Supplied records.
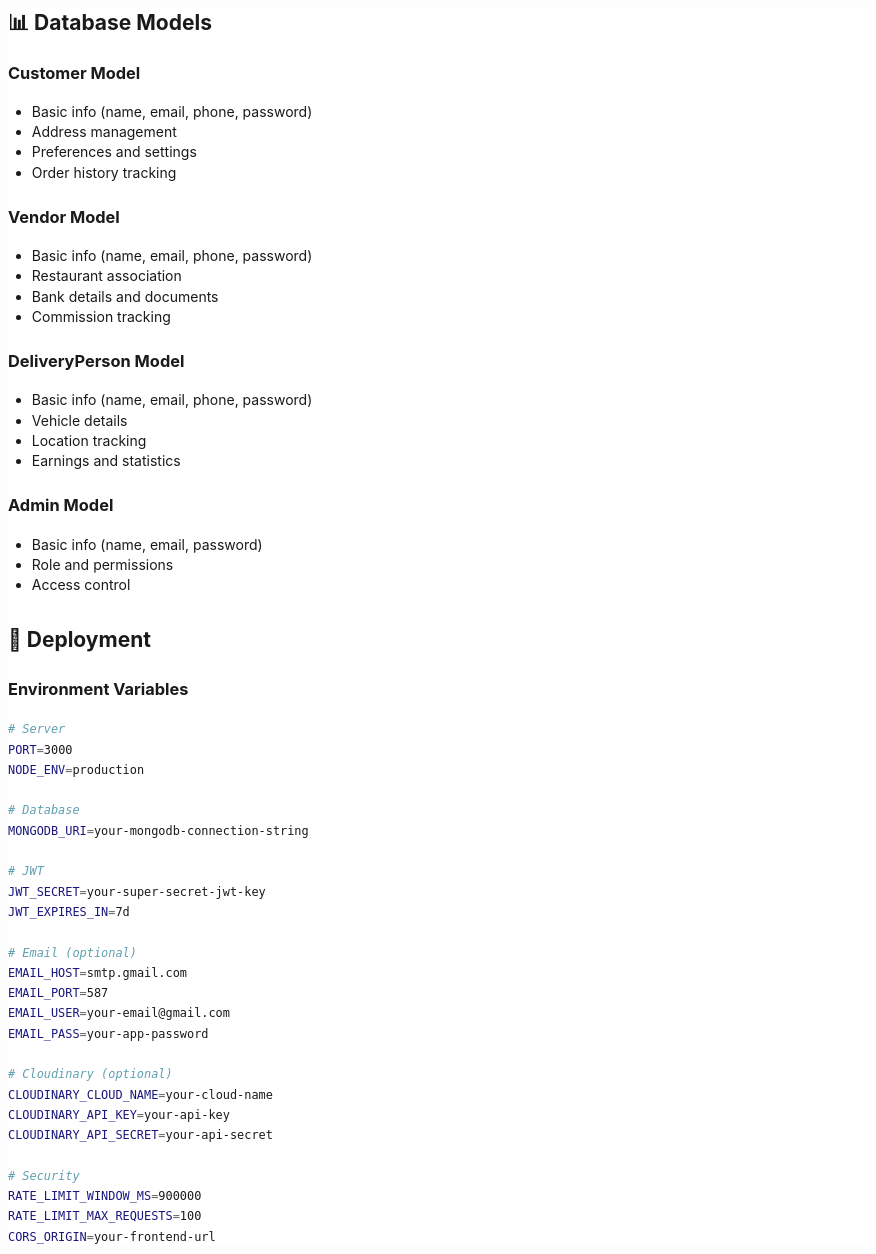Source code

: ## 📊 Database Models

### Customer Model
- Basic info (name, email, phone, password)
- Address management
- Preferences and settings
- Order history tracking

### Vendor Model
- Basic info (name, email, phone, password)
- Restaurant association
- Bank details and documents
- Commission tracking

### DeliveryPerson Model
- Basic info (name, email, phone, password)
- Vehicle details
- Location tracking
- Earnings and statistics

### Admin Model
- Basic info (name, email, password)
- Role and permissions
- Access control

## 🚀 Deployment

### Environment Variables
```bash
# Server
PORT=3000
NODE_ENV=production

# Database
MONGODB_URI=your-mongodb-connection-string

# JWT
JWT_SECRET=your-super-secret-jwt-key
JWT_EXPIRES_IN=7d

# Email (optional)
EMAIL_HOST=smtp.gmail.com
EMAIL_PORT=587
EMAIL_USER=your-email@gmail.com
EMAIL_PASS=your-app-password

# Cloudinary (optional)
CLOUDINARY_CLOUD_NAME=your-cloud-name
CLOUDINARY_API_KEY=your-api-key
CLOUDINARY_API_SECRET=your-api-secret

# Security
RATE_LIMIT_WINDOW_MS=900000
RATE_LIMIT_MAX_REQUESTS=100
CORS_ORIGIN=your-frontend-url
```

Work order. Each line from the one with "- Restaurant association" through the end of the entries above is to be returned word for word. Nothing else belongs in the answer.

Exercise response.
- Restaurant association
- Bank details and documents
- Commission tracking

### DeliveryPerson Model
- Basic info (name, email, phone, password)
- Vehicle details
- Location tracking
- Earnings and statistics

### Admin Model
- Basic info (name, email, password)
- Role and permissions
- Access control

## 🚀 Deployment

### Environment Variables
```bash
# Server
PORT=3000
NODE_ENV=production

# Database
MONGODB_URI=your-mongodb-connection-string

# JWT
JWT_SECRET=your-super-secret-jwt-key
JWT_EXPIRES_IN=7d

# Email (optional)
EMAIL_HOST=smtp.gmail.com
EMAIL_PORT=587
EMAIL_USER=your-email@gmail.com
EMAIL_PASS=your-app-password

# Cloudinary (optional)
CLOUDINARY_CLOUD_NAME=your-cloud-name
CLOUDINARY_API_KEY=your-api-key
CLOUDINARY_API_SECRET=your-api-secret

# Security
RATE_LIMIT_WINDOW_MS=900000
RATE_LIMIT_MAX_REQUESTS=100
CORS_ORIGIN=your-frontend-url
```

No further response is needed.